Matthias Matuschik: Wir schubsten die Show seit 1998 mit fünf Jahren Unterbrechung bis heute. Er wusste, was ich mag und was nicht. Allerdings haben wir uns in letzter Zeit, ähnlich wie weiland bei den Beatles oder in einer langjährigen Ehe, inhaltlich etwas auseinandergelebt. Deswegen gehen wir seit September 2020 redaktionell getrennte Wege.
RADIOSZENE: Gibt es Trends und Musiker auf deren baldige Erfolge Sie wetten würden?

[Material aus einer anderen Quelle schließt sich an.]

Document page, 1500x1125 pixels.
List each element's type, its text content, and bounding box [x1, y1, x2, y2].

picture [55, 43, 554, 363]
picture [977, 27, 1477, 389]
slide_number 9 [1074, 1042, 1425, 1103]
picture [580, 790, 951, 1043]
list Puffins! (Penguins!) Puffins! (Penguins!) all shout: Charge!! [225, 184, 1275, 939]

Matthias Matuschik: Ich wette grundsätzlich nicht, kann mir aber gut vorstellen, dass so unbedarft verrückte Künstlerinnen und Künstler wie Curtis Waters oder Remi Wolf uns noch viel Spaß bereiten werden.
„Die ersten Macher, die sich trauen, auch tagsüber musikalisch ihren eigenen Weg zu gehen, hätten über kurz oder lang die Lacher auf ihrer Seite!“
RADIOSZENE: Wie bewerten Sie das derzeitige Angebot der deutschen beziehungsweise bayerischen Musikszene?

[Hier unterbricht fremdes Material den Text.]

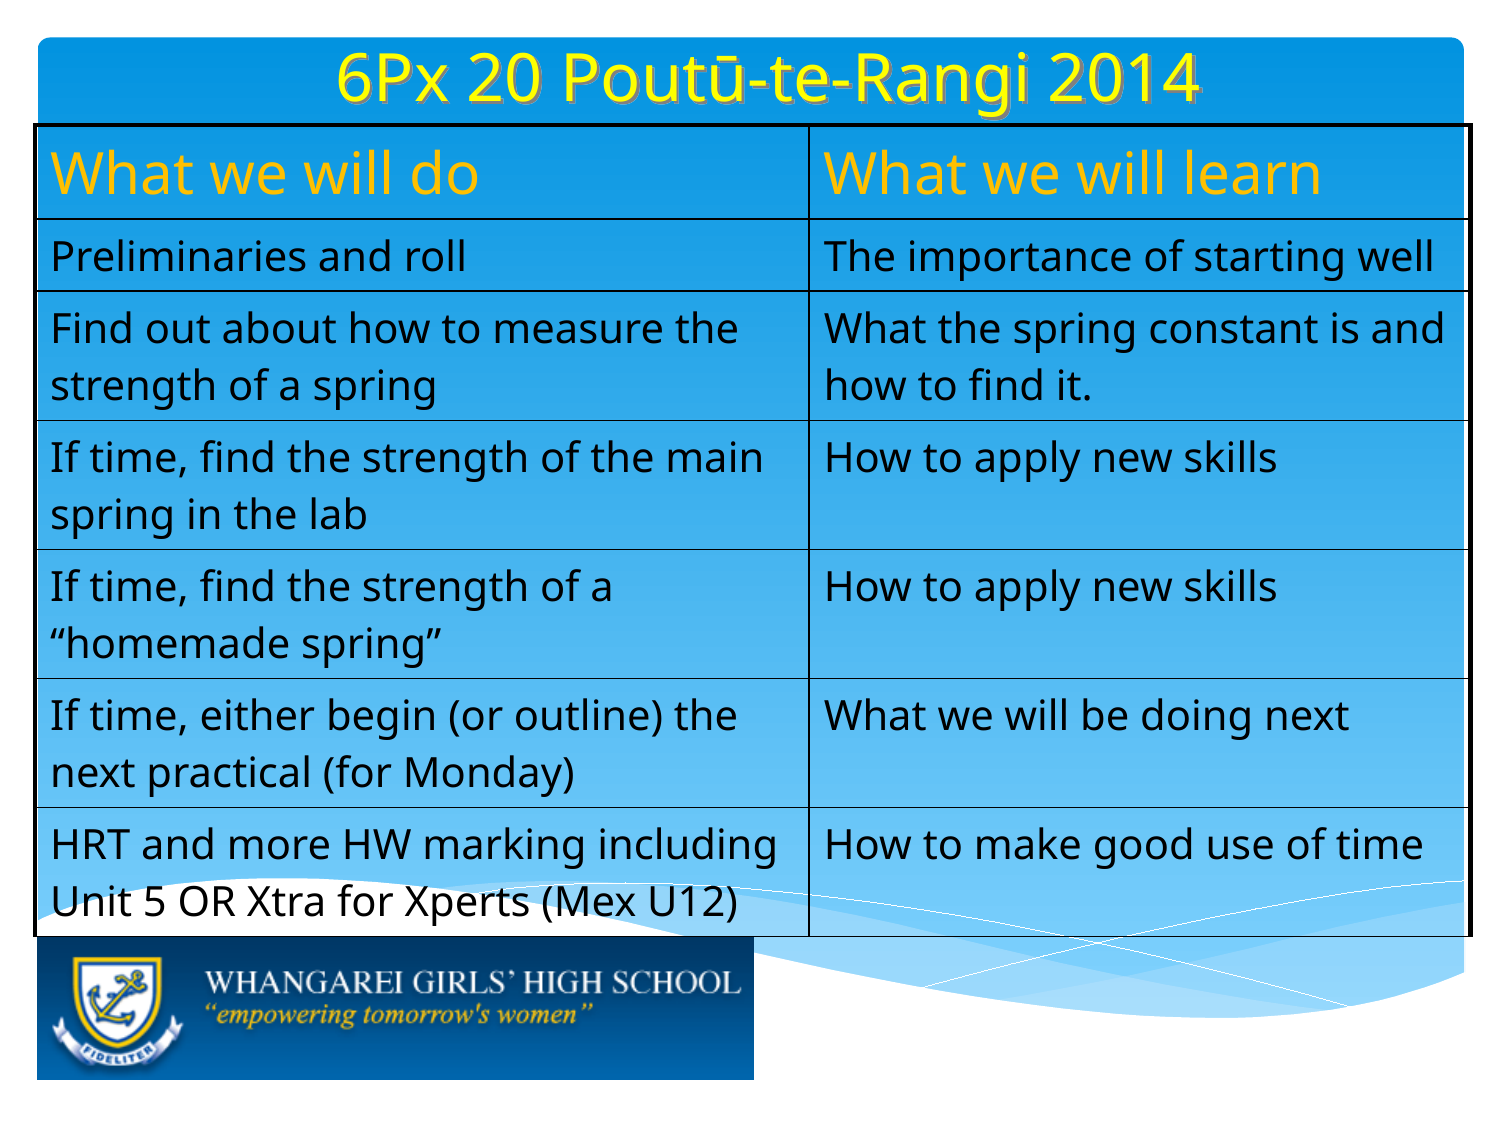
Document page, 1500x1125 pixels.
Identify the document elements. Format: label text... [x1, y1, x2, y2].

table_cell HRT and more HW marking including Unit 5 OR Xtra for Xperts (Mex U12) [37, 808, 808, 936]
table_cell How to apply new skills [810, 550, 1468, 678]
table_cell Find out about how to measure the strength of a spring [37, 292, 808, 420]
table_cell The importance of starting well [810, 220, 1468, 290]
picture [37, 937, 754, 1080]
table_header What we will do [37, 127, 808, 218]
table_cell How to apply new skills [810, 421, 1468, 549]
table_header What we will learn [810, 127, 1468, 218]
text_box 6Px 20 Poutū-te-Rangi 2014 [162, 24, 1375, 123]
table_cell What the spring constant is and how to find it. [810, 292, 1468, 420]
table_cell How to make good use of time [810, 808, 1468, 936]
table_cell If time, find the strength of a “homemade spring” [37, 550, 808, 678]
table_cell If time, either begin (or outline) the next practical (for Monday) [37, 679, 808, 807]
table_cell If time, find the strength of the main spring in the lab [37, 421, 808, 549]
table_cell Preliminaries and roll [37, 220, 808, 290]
table_cell What we will be doing next [810, 679, 1468, 807]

Matthias Matuschik: Großartig. Wenn es uns jetzt wirtschaftlich noch ein bisschen schlechter geht, wird da weiterhin viel Glorreiches kommen☺
RADIOSZENE: Sind Hörfunksendung wie „Matuschke“, in denen meinungsstark neue Musik vorgestellt wird, auch die passende Antwort auf die heute immer populärer werdenden Streamingdienste?
Matthias Matuschik: Ja, ja und nochmal ja. Klar kann sich auch jede und jeder einfach anonym etwas Neues vorschlagen lassen, aber wissen die dann, dass da nicht ganz andere Interessen als nur ihr Geschmack dahintersteckt?

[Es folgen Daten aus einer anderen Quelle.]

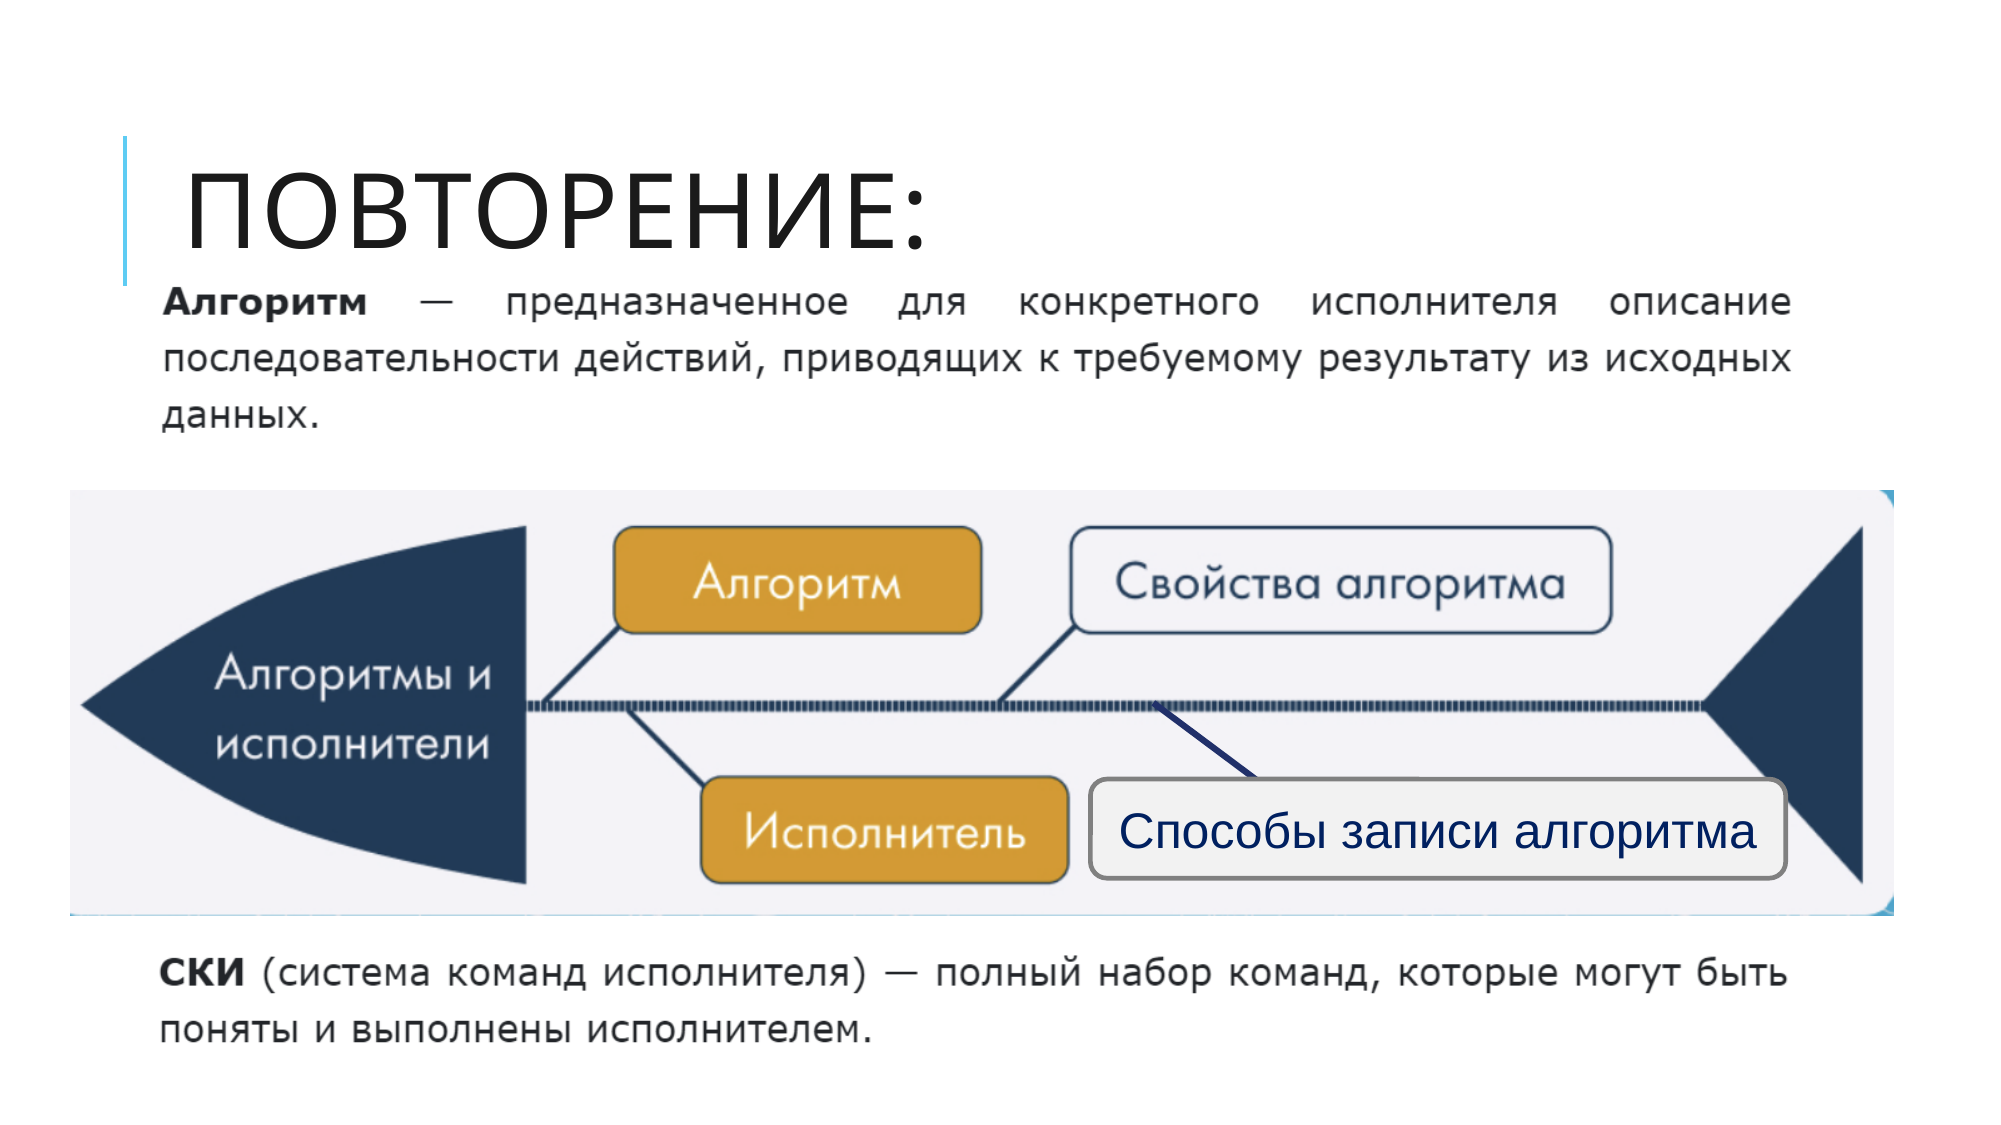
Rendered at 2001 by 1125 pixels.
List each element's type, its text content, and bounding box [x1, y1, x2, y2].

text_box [1153, 702, 1282, 799]
picture [151, 940, 1813, 1071]
picture [141, 257, 1811, 448]
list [70, 489, 1894, 916]
title Повторение: [168, 96, 1763, 254]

RADIOSZENE: Muss sich das Radio als solches nicht wieder mehr auf seine frühere Stärke als Top-Medium bei der Musikkompetenz erinnern? Bei vielen Sendern scheint dieses Attribut mehr und mehr in Vergessenheit zu geraten. Oder fehlt es hier inzwischen an personeller Kompetenz?
Matthias Matuschik: Ja, müsste es. Doch dazu ist es eigentlich beinahe zu spät. Formatierung, Titeltests und das ständige Beobachten beziehungsweise Nachahmen der Konkurrenz haben nicht unbedingt die Kreativität, das Bauchgefühl, die Spontaneität und den Geschmack der zukünftig bestimmenden Musikredakteure gefördert.
RADIOSZENE: Wie sehr hat sich das Radio von heute seit Ihren Anfängen verändert? Was macht der Hörfunk heute besser? Was vermissen Sie?
Matthias Matuschik: Das Digitale hat schon seine Vorteile in Bezug auf die Produktion. Geil, was heute alles mal so eben ganz schnell geht. Ich vermisse aber den Mut, einfach mal zu sagen, „die neue Mark Forster klingt wie die Münchner Freiheit, deswegen spielen wir stattdessen einen noch unbekannten Künstler, dessen Song einfach frischer, besser, toller klingt. Egal, was die Mitbewerber spielen“. Aber im Ernst: Ich verstehe sehr wohl, dass ein Format wie „Matuschke“ im Tagesprogramm vielleicht etwas untergeht und doch bin ich der Meinung, die ersten Macher, die sich trauen, auch tagsüber musikalisch ihren eigenen Weg zu gehen, hätten über kurz oder lang die Lacher auf ihrer Seite!
RADIOSZENE: Vervollständigen Sie abschließend den Satz: „Das Radio wird auch zum 100. Geburtstag noch einen wichtigen Stellenwert in der Lebenswelt der Hörer haben, weil …“
Matthias Matuschik: … es eine persönliche Ansprache gibt.